• _YOUR TASK_
Rewrite everything from the line with "class: Magnoliopsida" down to the line with "common name: bleg gift-skørhat", swapping "scientific name" for "species" and leaving the rest of those rows unchanged.

• _SUPPLIED ENTRIES_
◇ ◇ ◇ ◇ ◇ ◇ ◇

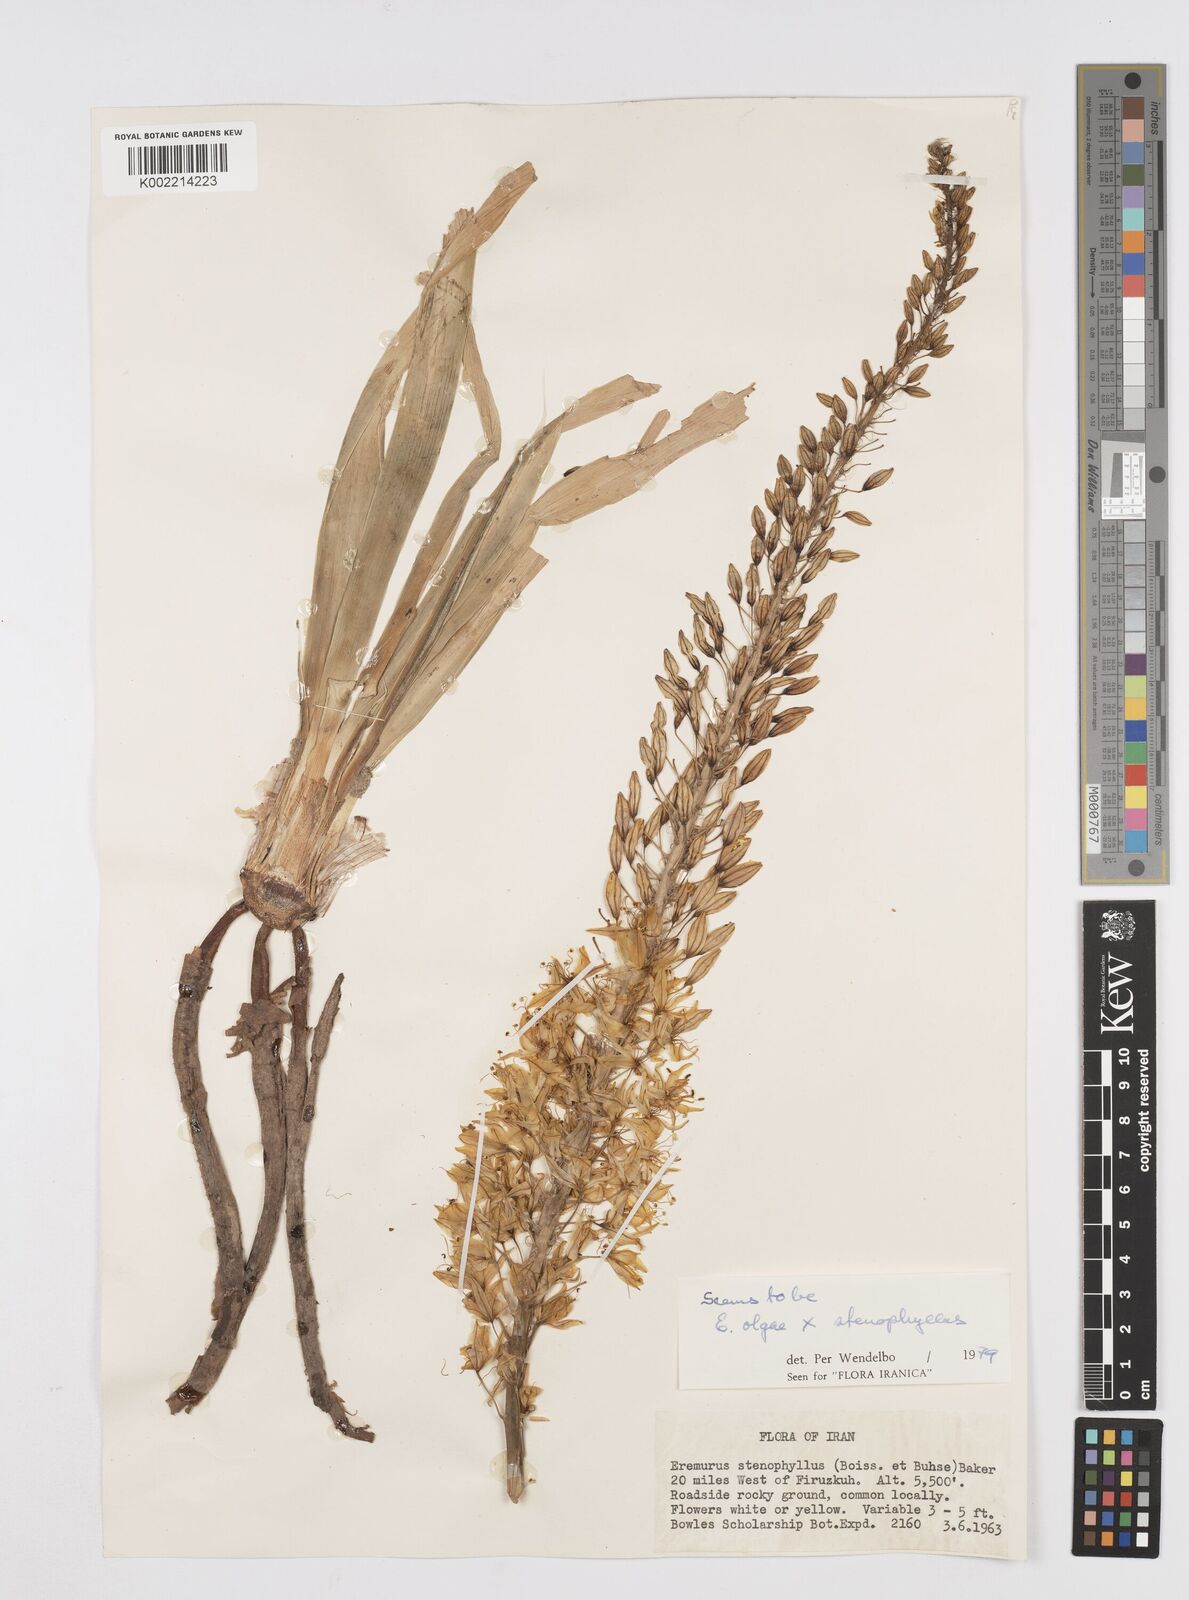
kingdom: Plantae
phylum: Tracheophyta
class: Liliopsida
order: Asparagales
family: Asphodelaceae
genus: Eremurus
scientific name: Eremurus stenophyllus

◇ ◇ ◇ ◇ ◇ ◇ ◇

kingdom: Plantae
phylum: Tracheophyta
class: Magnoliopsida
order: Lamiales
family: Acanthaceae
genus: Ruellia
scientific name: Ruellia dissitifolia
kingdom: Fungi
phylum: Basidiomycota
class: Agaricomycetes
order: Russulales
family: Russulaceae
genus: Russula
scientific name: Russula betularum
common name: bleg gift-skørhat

◇ ◇ ◇ ◇ ◇ ◇ ◇

• _EXERCISE RESPONSE_
class: Magnoliopsida
order: Lamiales
family: Acanthaceae
genus: Ruellia
species: Ruellia dissitifolia
kingdom: Fungi
phylum: Basidiomycota
class: Agaricomycetes
order: Russulales
family: Russulaceae
genus: Russula
species: Russula betularum
common name: bleg gift-skørhat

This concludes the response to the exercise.